The new curriculum teaches history chronologically through grade levels, meaning earlier grade levels will learn older history that will then be built upon in later years.
McCormick said the new framework helps students understand concepts better and draw connections between different points in history.
“Humans learn chronologically,” McCormick said, “if you don’t have narrative, then you won’t be able to connect things.”
Chavez Leyva said she’s concerned that the new chronological framework will introduce students to topics that are beyond the understanding of particular grade levels, such as requiring students in first through third grade “to understand the free-market system.”
Barrera said she also has worries about the chronological framework.
The new curriculum teaches U.S. history in sixth, seventh and 11th grades, Barrera said. Junior year U.S. history will be a survey class designed to “recognize patterns and changes over U.S. history,” but will require students to remember the knowledge from their middle school classes.

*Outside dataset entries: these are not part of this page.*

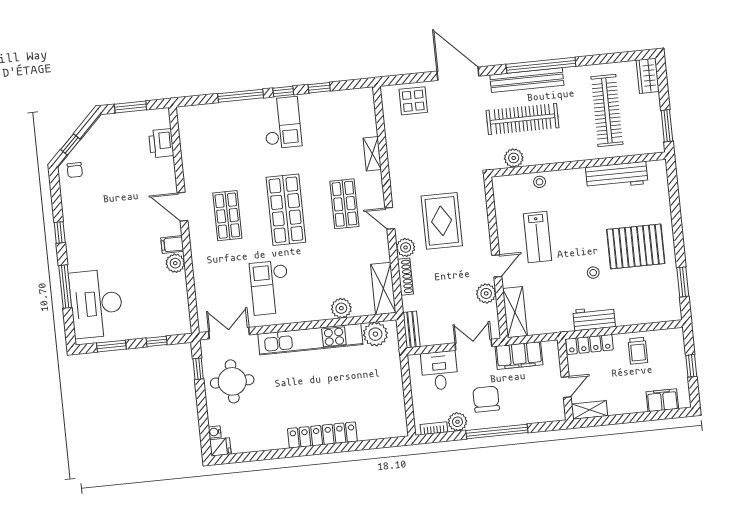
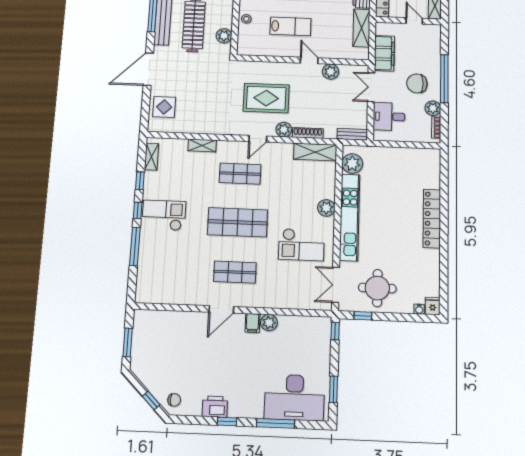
shelving: (350, 96) -> (152, 157), added
printer: (161, 143) -> (215, 407), moved, turned 180
plant: (341, 308) -> (326, 208), moved
shelving: (515, 312) -> (362, 28), moved, turned 90
window: (157, 341) -> (335, 331), moved

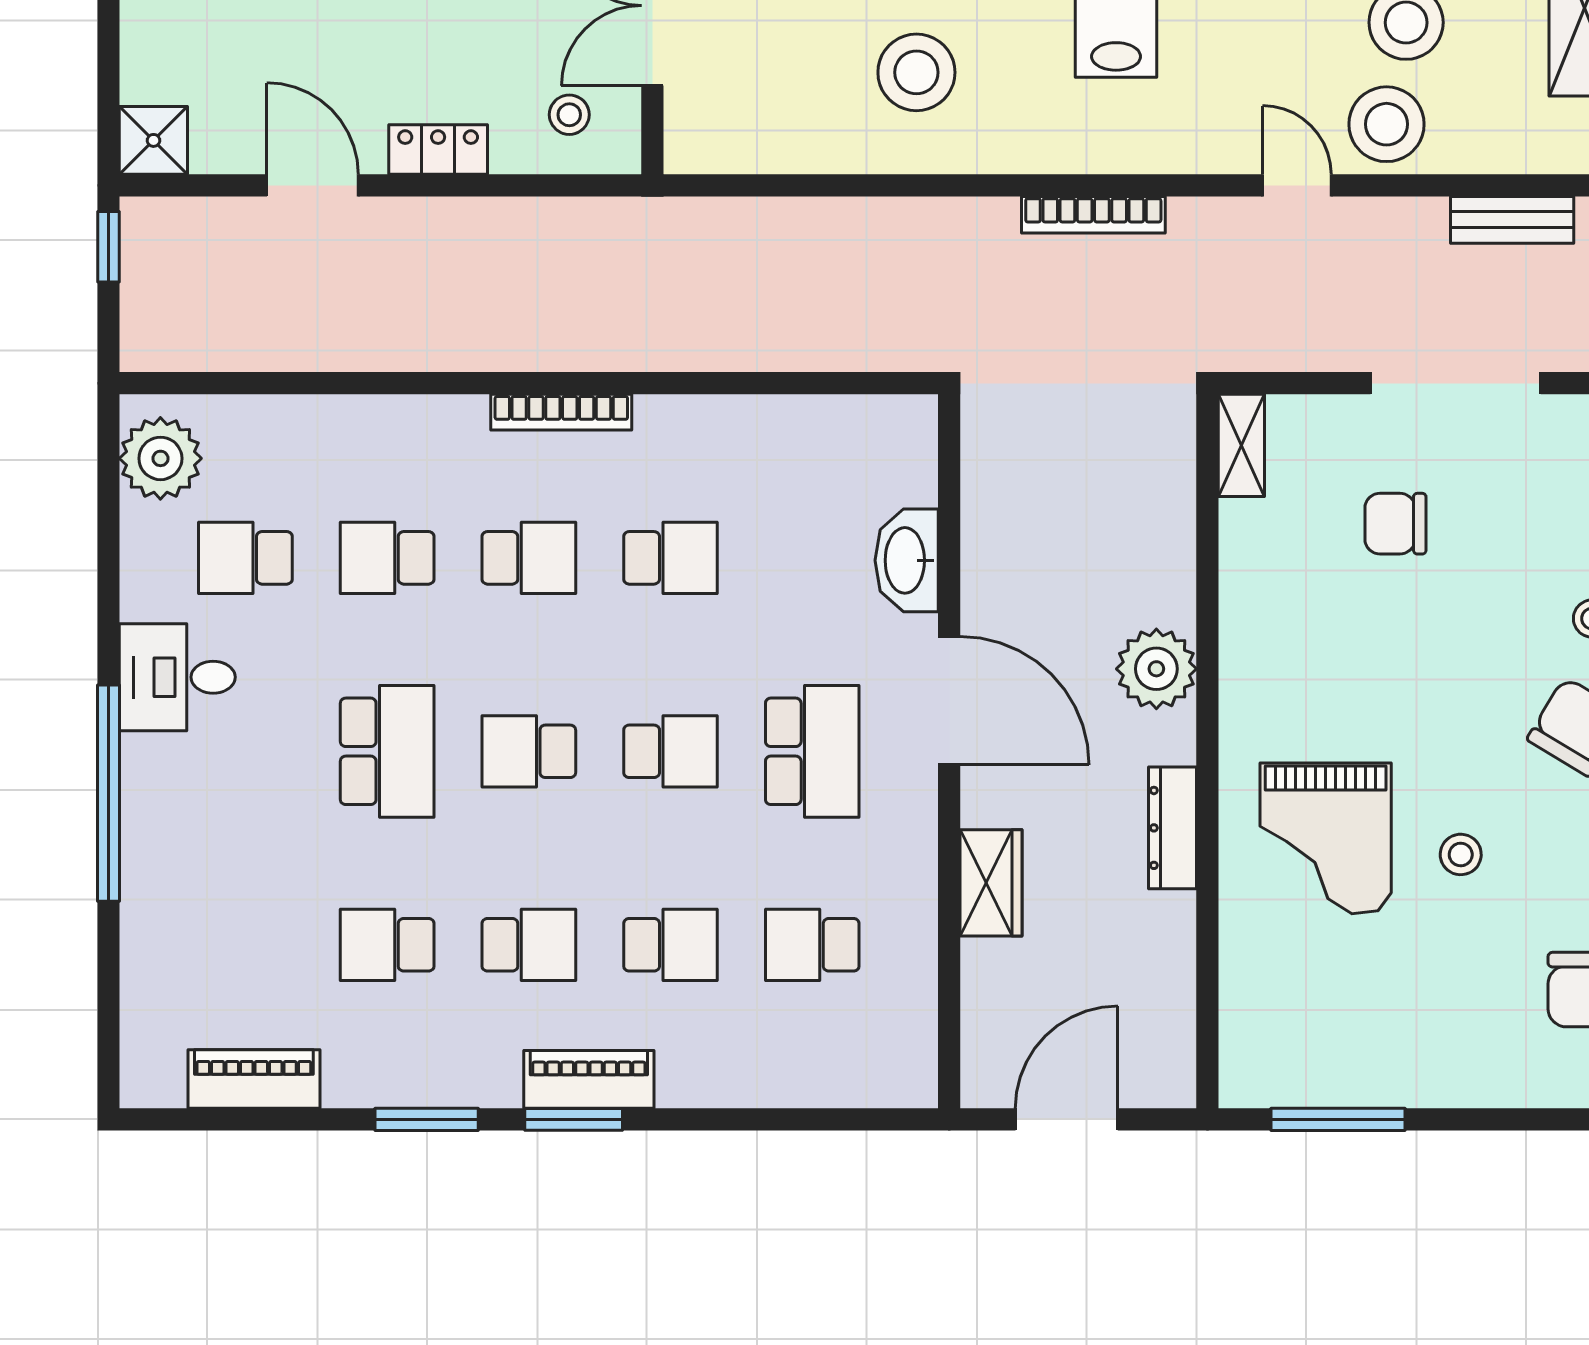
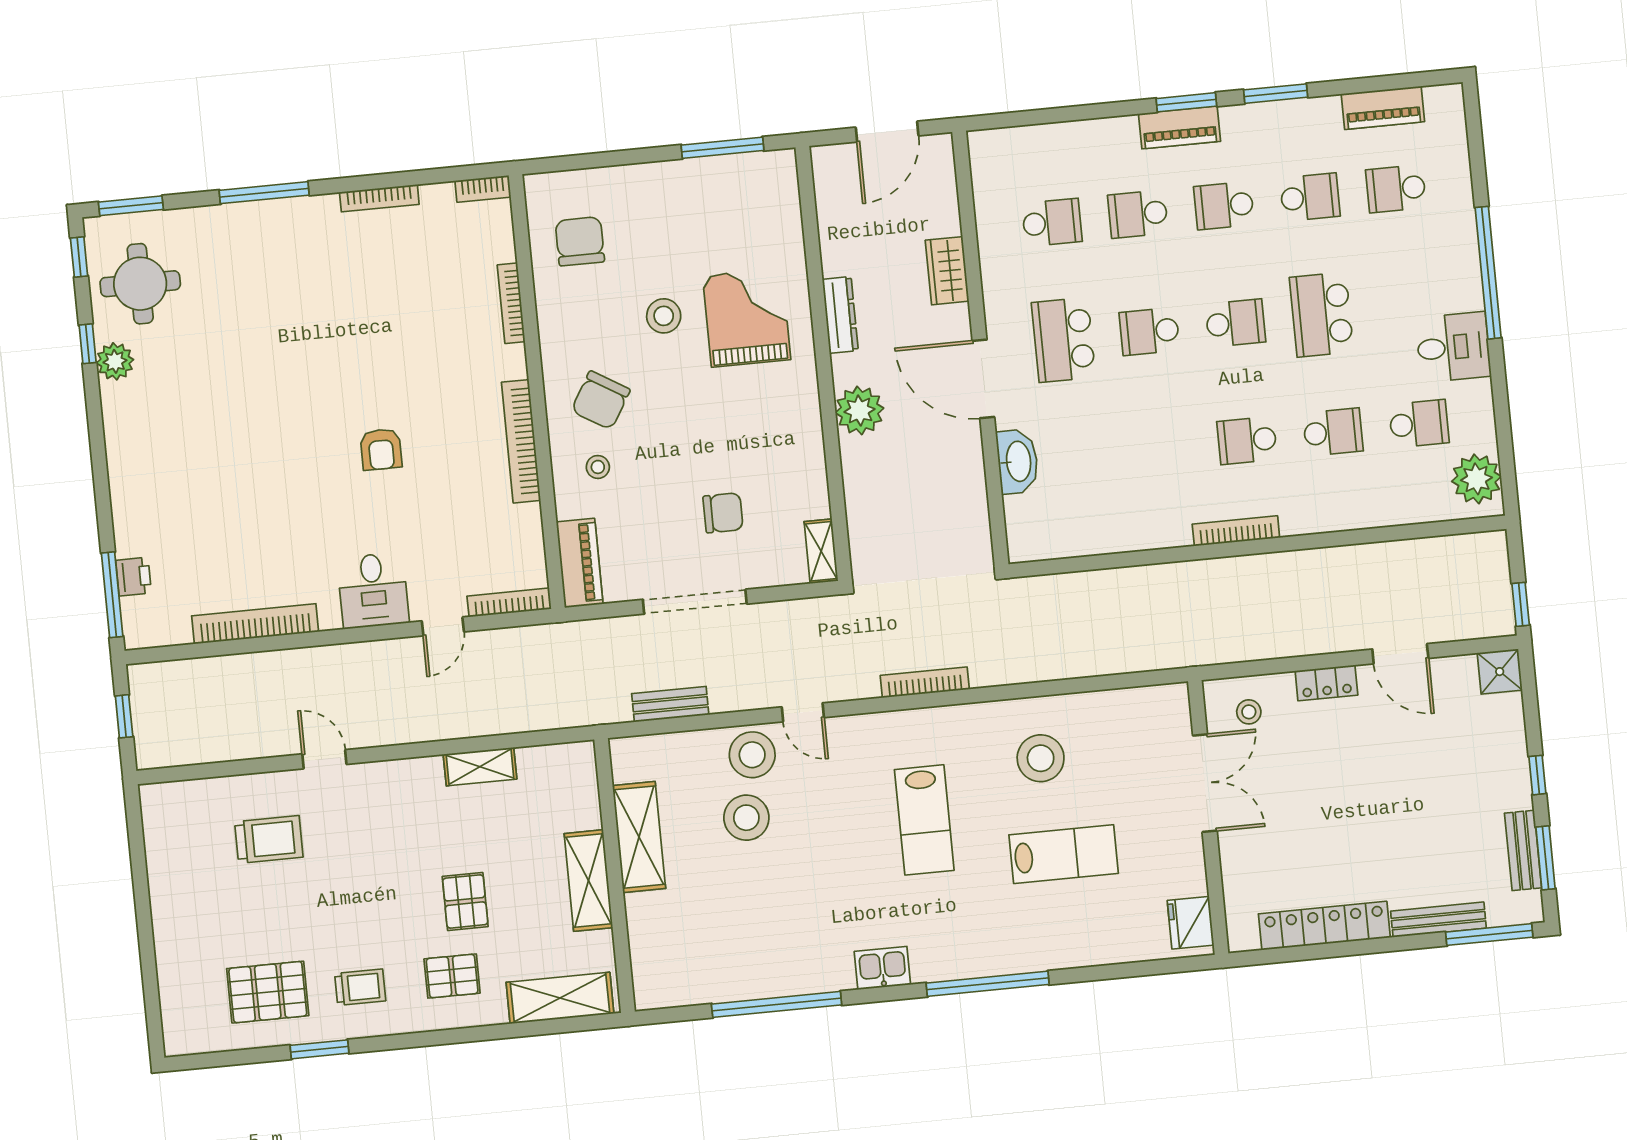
school desk: (671, 558) -> (1396, 189), moved
stool: (1461, 854) -> (664, 316), width x1.37, depth x1.37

“The only concern is that it requires content knowledge to still be there,” Barrera said. “Sometimes my kids don’t remember what they did yesterday.”
Some worry that excluding groups from the required course is a problem that extends beyond the classroom.
“I am worried about the students who will get the same single narrative in school, at home, at church. They will get a very distorted version of history.” Zayan said.
Fiedler agreed.
“You can’t call something good policy if it deliberately excludes the stories and the histories and the existence of so many people that deserve to be represented,” Fiedler said.
Meanwhile, the five Democratic appointees on the education board have called for a pause in the process after a 2024 tax filing revealed one of the content adviser’s university departments received a $70,000 grant from the Texas Public Policy Foundation, according to a Texas Tribune report.
The state education board is set to finalize the TEKS by the end of June, with implementation beginning in the 2030-31 school year.
Barrera said if the new curriculum does pass, teachers will play a crucial role in the new TEKS.
“We need to encourage students to be more curious. If they’re not curious, we don’t have a curriculum.”